▸ What is required: Repeat the data exactly. Pictures are not part of the copy.

▸ Material to process:
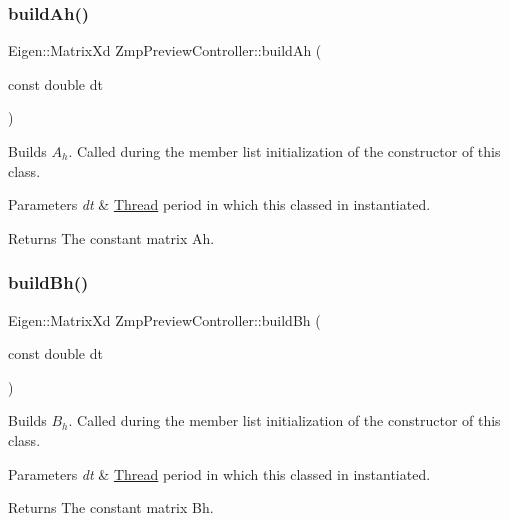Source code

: \subsubsection{\texorpdfstring{build\+Ah()}{buildAh()}}
{\footnotesize\ttfamily Eigen\+::\+Matrix\+Xd Zmp\+Preview\+Controller\+::build\+Ah (\begin{DoxyParamCaption}\item[{const double}]{dt }\end{DoxyParamCaption})}

Builds $A_h$. Called during the member list initialization of the constructor of this class.


\begin{DoxyParams}{Parameters}
{\em dt} & \hyperlink{classThread}{Thread} period in which this classed in instantiated. \\
\hline
\end{DoxyParams}
\begin{DoxyReturn}{Returns}
The constant matrix Ah. 
\end{DoxyReturn}
\hypertarget{classZmpPreviewController_a0114a8bdba920b9a7fb6b35e7b90ddd1}{}\label{classZmpPreviewController_a0114a8bdba920b9a7fb6b35e7b90ddd1} 
\subsubsection{\texorpdfstring{build\+Bh()}{buildBh()}}
{\footnotesize\ttfamily Eigen\+::\+Matrix\+Xd Zmp\+Preview\+Controller\+::build\+Bh (\begin{DoxyParamCaption}\item[{const double}]{dt }\end{DoxyParamCaption})}

Builds $B_h$. Called during the member list initialization of the constructor of this class.


\begin{DoxyParams}{Parameters}
{\em dt} & \hyperlink{classThread}{Thread} period in which this classed in instantiated. \\
\hline
\end{DoxyParams}
\begin{DoxyReturn}{Returns}
The constant matrix Bh. 
\end{DoxyReturn}
\hypertarget{classZmpPreviewController_a58723464a66fc3a1122c613500bb2052}{}\label{classZmpPreviewController_a58723464a66fc3a1122c613500bb2052} 
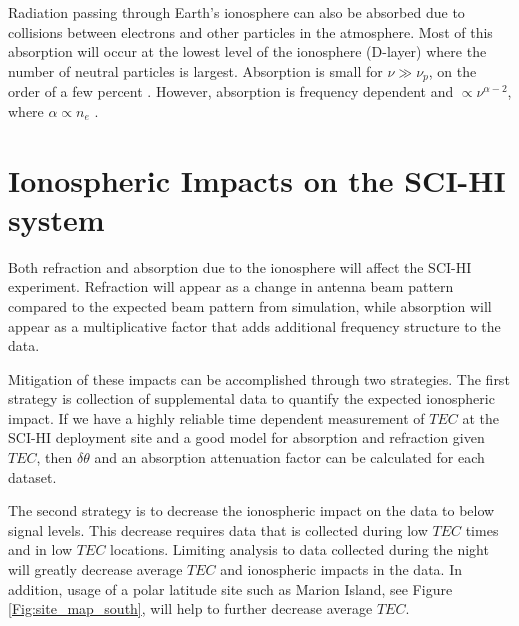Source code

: Radiation passing through Earth's ionosphere can also be absorbed due to collisions between electrons and other particles in the atmosphere. Most of this absorption will occur at the lowest level of the ionosphere (D-layer) where the number of neutral particles is largest. Absorption is small for $\nu \gg \nu_p$, on the order of a few percent \cite{vedantham_2014}. However, absorption is frequency dependent and $\propto \nu^{\alpha -2}$, where $\alpha \propto n_e$ \cite{thompson_2001}. 



\section{Ionospheric Impacts on the SCI-HI system}

Both refraction and absorption due to the ionosphere will affect the SCI-HI experiment. Refraction will appear as a change in antenna beam pattern compared to the expected beam pattern from simulation, while absorption will appear as a multiplicative factor that adds additional frequency structure to the data. 

Mitigation of these impacts can be accomplished through two strategies. The first strategy is collection of supplemental data to quantify the expected ionospheric impact. If we have a highly reliable time dependent measurement of $TEC$ at the SCI-HI deployment site and a good model for absorption and refraction given $TEC$, then $\delta \theta$ and an absorption attenuation factor can be calculated for each dataset. 

The second strategy is to decrease the ionospheric impact on the data to below \cm signal levels. This decrease requires data that is collected during low $TEC$ times and in low $TEC$ locations. Limiting analysis to data collected during the night will greatly decrease average $TEC$ and ionospheric impacts in the data. In addition, usage of a polar latitude site such as Marion Island, see Figure \ref{Fig:site_map_south}, will help to further decrease average $TEC$.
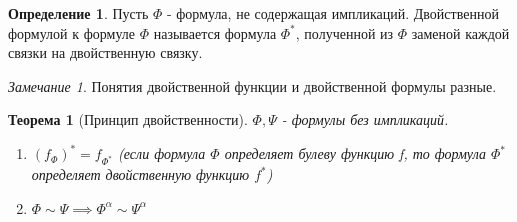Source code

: \documentclass[a4paper]{article}
\newtheorem{theorem}{Теорема}[section]
\theoremstyle{definition}
\newtheorem*{definition}{Определение}
\theoremstyle{remark}
\newtheorem*{remark}{Замечание}
\begin{document}
    \begin{definition}
        Пусть $\Phi$ - формула, не содержащая импликаций.
        Двойственной формулой к формуле $\Phi$ называется формула $\Phi^*$,
        полученной из $\Phi$ заменой каждой связки на двойственную связку.
    \end{definition}
    \begin{remark}
        Понятия двойственной функции и двойственной
        формулы разные.
    \end{remark}
    \begin{theorem}[Принцип двойственности]
        $\Phi, \Psi$ - формулы без импликаций.
        \begin{enumerate}
            \item $(f_\Phi)^* = f_{\Phi^*}$ (если формула $\Phi$ определяет булеву функцию f, то формула $\Phi^*$ определяет двойственную функцию $f^*$)
            \item $\Phi\sim\Psi\implies\Phi^\alpha\sim\Psi^\alpha$
        \end{enumerate}
    \end{theorem}
\end{document}
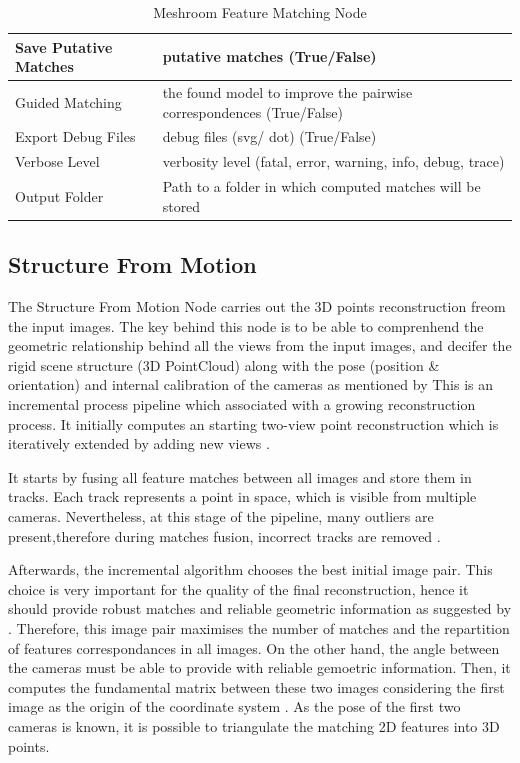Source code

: \documentclass[12pt]{report}
\begin{document}
\begin{table}[h!]
{\begin{tabular}{|l|l|}
  Save Putative Matches &
    putative matches (True/False) \\ \hline
  Guided Matching &
    the found model to improve the pairwise correspondences (True/False) \\ \hline
  Export Debug Files &
    debug files (svg/ dot) (True/False) \\ \hline
  Verbose Level &
    verbosity level (fatal, error, warning, info, debug, trace) \\ \hline
  Output Folder &
    Path to a folder in which computed matches will be stored \\ \hline
  \end{tabular}%
  }
  \caption{Meshroom Feature Matching Node}
  \label{tab:FeatureMatching}
  \end{table}

\newpage
\subsection{Structure From Motion}

The Structure From Motion Node carries out the 3D points reconstruction freom the input images. The key behind this node is to be able to comprenhend
the geometric relationship behind all the views from the input images, and decifer the rigid scene structure (3D PointCloud) along with the pose (position \& orientation) and internal calibration of the cameras as mentioned by 
This is an incremental process pipeline which associated with a growing reconstruction process. It  initially computes an starting two-view point reconstruction which is iteratively extended by adding new views .

It starts by fusing all feature matches between all images and store them in tracks. Each track represents a point in space, which is visible from multiple cameras. 
Nevertheless, at this stage of the pipeline, many outliers are present,therefore during matches fusion, incorrect tracks are removed \citep*{Fischler1981RandomSC}.

Afterwards, the incremental algorithm chooses the best initial image pair. This choice is very important for the quality of the final reconstruction, hence it should provide robust matches and reliable geometric information as suggested by \citet*{Moulon2012}.
Therefore, this image pair maximises the number of matches and the repartition of features correspondances in all images. On the other hand, the angle between the cameras must be able to provide with reliable gemoetric information.
Then, it computes the fundamental matrix between these two images considering the first image as the origin of the coordinate system . As the pose of the first two cameras is known, 
it is possible to triangulate the matching 2D features into 3D points. 
\end{document}
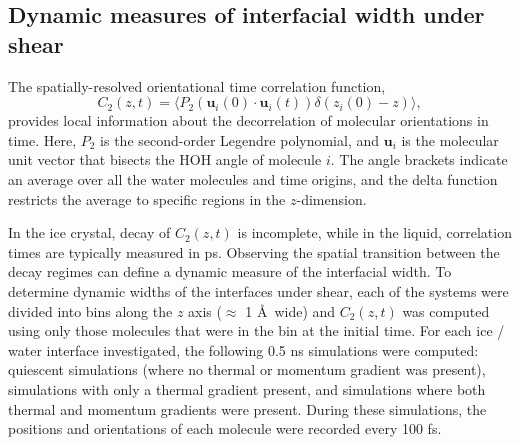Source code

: \subsection{Dynamic measures of interfacial width under shear}
The spatially-resolved orientational time correlation function,
\begin{equation}\label{C(t)1}
  C_{2}(z,t)=\langle P_{2}(\mathbf{u}_i(0)\cdot \mathbf{u}_i(t))
  \delta(z_i(0) - z) \rangle,
\end{equation}
provides local information about the decorrelation of molecular
orientations in time. Here, $P_{2}$ is the second-order Legendre
polynomial, and $\mathbf{u}_i$ is the molecular unit vector that bisects
the HOH angle of molecule $i$. The angle brackets indicate an average
over all the water molecules and time origins, and the delta function
restricts the average to specific regions in the $z$-dimension. 

In the ice crystal, decay of $C_2(z,t)$ is incomplete, while in the
liquid, correlation times are typically measured in ps. Observing the
spatial transition between the decay regimes can define a dynamic
measure of the interfacial width. To determine dynamic widths of the
interfaces under shear, each of the systems were divided into bins
along the $z$ axis ($\approx$ 1 \AA\ wide) and $C_2(z,t)$ was computed
using only those molecules that were in the bin at the initial
time. For each ice / water interface investigated, the following 0.5
ns simulations were computed: quiescent simulations (where no thermal
or momentum gradient was present), simulations with only a thermal
gradient present, and simulations where both thermal and momentum
gradients were present. During these simulations, the positions and
orientations of each molecule were recorded every 100 fs.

▸ Exercise answer:
Source code

: \subsubsection{\texorpdfstring{build\+Ah()}{buildAh()}}
{\footnotesize\ttfamily Eigen\+::\+Matrix\+Xd Zmp\+Preview\+Controller\+::build\+Ah (\begin{DoxyParamCaption}\item[{const double}]{dt }\end{DoxyParamCaption})}

Builds $A_h$. Called during the member list initialization of the constructor of this class.


\begin{DoxyParams}{Parameters}
{\em dt} & \hyperlink{classThread}{Thread} period in which this classed in instantiated. \\
\hline
\end{DoxyParams}
\begin{DoxyReturn}{Returns}
The constant matrix Ah. 
\end{DoxyReturn}
\hypertarget{classZmpPreviewController_a0114a8bdba920b9a7fb6b35e7b90ddd1}{}\label{classZmpPreviewController_a0114a8bdba920b9a7fb6b35e7b90ddd1} 
\subsubsection{\texorpdfstring{build\+Bh()}{buildBh()}}
{\footnotesize\ttfamily Eigen\+::\+Matrix\+Xd Zmp\+Preview\+Controller\+::build\+Bh (\begin{DoxyParamCaption}\item[{const double}]{dt }\end{DoxyParamCaption})}

Builds $B_h$. Called during the member list initialization of the constructor of this class.


\begin{DoxyParams}{Parameters}
{\em dt} & \hyperlink{classThread}{Thread} period in which this classed in instantiated. \\
\hline
\end{DoxyParams}
\begin{DoxyReturn}{Returns}
The constant matrix Bh. 
\end{DoxyReturn}
\hypertarget{classZmpPreviewController_a58723464a66fc3a1122c613500bb2052}{}\label{classZmpPreviewController_a58723464a66fc3a1122c613500bb2052} 
Source code

: Radiation passing through Earth's ionosphere can also be absorbed due to collisions between electrons and other particles in the atmosphere. Most of this absorption will occur at the lowest level of the ionosphere (D-layer) where the number of neutral particles is largest. Absorption is small for $\nu \gg \nu_p$, on the order of a few percent \cite{vedantham_2014}. However, absorption is frequency dependent and $\propto \nu^{\alpha -2}$, where $\alpha \propto n_e$ \cite{thompson_2001}. 



\section{Ionospheric Impacts on the SCI-HI system}

Both refraction and absorption due to the ionosphere will affect the SCI-HI experiment. Refraction will appear as a change in antenna beam pattern compared to the expected beam pattern from simulation, while absorption will appear as a multiplicative factor that adds additional frequency structure to the data. 

Mitigation of these impacts can be accomplished through two strategies. The first strategy is collection of supplemental data to quantify the expected ionospheric impact. If we have a highly reliable time dependent measurement of $TEC$ at the SCI-HI deployment site and a good model for absorption and refraction given $TEC$, then $\delta \theta$ and an absorption attenuation factor can be calculated for each dataset. 

The second strategy is to decrease the ionospheric impact on the data to below \cm signal levels. This decrease requires data that is collected during low $TEC$ times and in low $TEC$ locations. Limiting analysis to data collected during the night will greatly decrease average $TEC$ and ionospheric impacts in the data. In addition, usage of a polar latitude site such as Marion Island, see Figure \ref{Fig:site_map_south}, will help to further decrease average $TEC$.
Source code

: \documentclass[a4paper]{article}
\newtheorem{theorem}{Теорема}[section]
\theoremstyle{definition}
\newtheorem*{definition}{Определение}
\theoremstyle{remark}
\newtheorem*{remark}{Замечание}
\begin{document}
    \begin{definition}
        Пусть $\Phi$ - формула, не содержащая импликаций.
        Двойственной формулой к формуле $\Phi$ называется формула $\Phi^*$,
        полученной из $\Phi$ заменой каждой связки на двойственную связку.
    \end{definition}
    \begin{remark}
        Понятия двойственной функции и двойственной
        формулы разные.
    \end{remark}
    \begin{theorem}[Принцип двойственности]
        $\Phi, \Psi$ - формулы без импликаций.
        \begin{enumerate}
            \item $(f_\Phi)^* = f_{\Phi^*}$ (если формула $\Phi$ определяет булеву функцию f, то формула $\Phi^*$ определяет двойственную функцию $f^*$)
            \item $\Phi\sim\Psi\implies\Phi^\alpha\sim\Psi^\alpha$
        \end{enumerate}
    \end{theorem}
\end{document}
Source code

: \documentclass[12pt]{report}
\begin{document}
\begin{table}[h!]
{\begin{tabular}{|l|l|}
  Save Putative Matches &
    putative matches (True/False) \\ \hline
  Guided Matching &
    the found model to improve the pairwise correspondences (True/False) \\ \hline
  Export Debug Files &
    debug files (svg/ dot) (True/False) \\ \hline
  Verbose Level &
    verbosity level (fatal, error, warning, info, debug, trace) \\ \hline
  Output Folder &
    Path to a folder in which computed matches will be stored \\ \hline
  \end{tabular}%
  }
  \caption{Meshroom Feature Matching Node}
  \label{tab:FeatureMatching}
  \end{table}

\newpage
\subsection{Structure From Motion}

The Structure From Motion Node carries out the 3D points reconstruction freom the input images. The key behind this node is to be able to comprenhend
the geometric relationship behind all the views from the input images, and decifer the rigid scene structure (3D PointCloud) along with the pose (position \& orientation) and internal calibration of the cameras as mentioned by 
This is an incremental process pipeline which associated with a growing reconstruction process. It  initially computes an starting two-view point reconstruction which is iteratively extended by adding new views .

It starts by fusing all feature matches between all images and store them in tracks. Each track represents a point in space, which is visible from multiple cameras. 
Nevertheless, at this stage of the pipeline, many outliers are present,therefore during matches fusion, incorrect tracks are removed \citep*{Fischler1981RandomSC}.

Afterwards, the incremental algorithm chooses the best initial image pair. This choice is very important for the quality of the final reconstruction, hence it should provide robust matches and reliable geometric information as suggested by \citet*{Moulon2012}.
Therefore, this image pair maximises the number of matches and the repartition of features correspondances in all images. On the other hand, the angle between the cameras must be able to provide with reliable gemoetric information.
Then, it computes the fundamental matrix between these two images considering the first image as the origin of the coordinate system . As the pose of the first two cameras is known, 
it is possible to triangulate the matching 2D features into 3D points. 
\end{document}
Source code

: \subsection{Dynamic measures of interfacial width under shear}
The spatially-resolved orientational time correlation function,
\begin{equation}\label{C(t)1}
  C_{2}(z,t)=\langle P_{2}(\mathbf{u}_i(0)\cdot \mathbf{u}_i(t))
  \delta(z_i(0) - z) \rangle,
\end{equation}
provides local information about the decorrelation of molecular
orientations in time. Here, $P_{2}$ is the second-order Legendre
polynomial, and $\mathbf{u}_i$ is the molecular unit vector that bisects
the HOH angle of molecule $i$. The angle brackets indicate an average
over all the water molecules and time origins, and the delta function
restricts the average to specific regions in the $z$-dimension. 

In the ice crystal, decay of $C_2(z,t)$ is incomplete, while in the
liquid, correlation times are typically measured in ps. Observing the
spatial transition between the decay regimes can define a dynamic
measure of the interfacial width. To determine dynamic widths of the
interfaces under shear, each of the systems were divided into bins
along the $z$ axis ($\approx$ 1 \AA\ wide) and $C_2(z,t)$ was computed
using only those molecules that were in the bin at the initial
time. For each ice / water interface investigated, the following 0.5
ns simulations were computed: quiescent simulations (where no thermal
or momentum gradient was present), simulations with only a thermal
gradient present, and simulations where both thermal and momentum
gradients were present. During these simulations, the positions and
orientations of each molecule were recorded every 100 fs.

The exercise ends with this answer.